┌─ RECORD SET

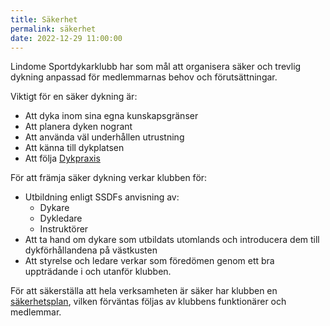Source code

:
 ```yaml
---
title: Säkerhet
permalink: säkerhet
date: 2022-12-29 11:00:00
---
```

Lindome Sportdykarklubb har som mål att organisera säker och trevlig dykning anpassad för medlemmarnas behov och förutsättningar. 
 
Viktigt för en säker dykning är:
- Att dyka inom sina egna kunskapsgränser
- Att planera dyken nogrant
- Att använda väl underhållen utrustning
- Att känna till dykplatsen
- Att följa <a href="https://www.ssdf.se/download/18.31a258c0186a19d825bdde12/1678483609077/SSDF_Dykpraxis_2023.pdf" >Dykpraxis</a>

För att främja säker dykning verkar klubben för:
- Utbildning enligt SSDFs anvisning av: 
  - Dykare 
  - Dykledare 
  - Instruktörer 
- Att ta hand om dykare som utbildats utomlands och introducera dem till dykförhållandena på västkusten
- Att styrelse och ledare verkar som föredömen genom ett bra uppträdande i och utanför klubben.

För att säkerställa att hela verksamheten är säker har klubben en <a href="{% link assets/doc/Sakerhetsplan_Lindome.pdf %}" >säkerhetsplan</a>, vilken förväntas följas av klubbens funktionärer och medlemmar.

└─

• TASK BRIEF: Please reproduce every entry above exactly, but leave out the pictures.

• COMPLETED EXERCISE:
Source code

:
 ```yaml
---
title: Säkerhet
permalink: säkerhet
date: 2022-12-29 11:00:00
---
```

Lindome Sportdykarklubb har som mål att organisera säker och trevlig dykning anpassad för medlemmarnas behov och förutsättningar. 
 
Viktigt för en säker dykning är:
- Att dyka inom sina egna kunskapsgränser
- Att planera dyken nogrant
- Att använda väl underhållen utrustning
- Att känna till dykplatsen
- Att följa <a href="https://www.ssdf.se/download/18.31a258c0186a19d825bdde12/1678483609077/SSDF_Dykpraxis_2023.pdf" >Dykpraxis</a>

För att främja säker dykning verkar klubben för:
- Utbildning enligt SSDFs anvisning av: 
  - Dykare 
  - Dykledare 
  - Instruktörer 
- Att ta hand om dykare som utbildats utomlands och introducera dem till dykförhållandena på västkusten
- Att styrelse och ledare verkar som föredömen genom ett bra uppträdande i och utanför klubben.

För att säkerställa att hela verksamheten är säker har klubben en <a href="{% link assets/doc/Sakerhetsplan_Lindome.pdf %}" >säkerhetsplan</a>, vilken förväntas följas av klubbens funktionärer och medlemmar.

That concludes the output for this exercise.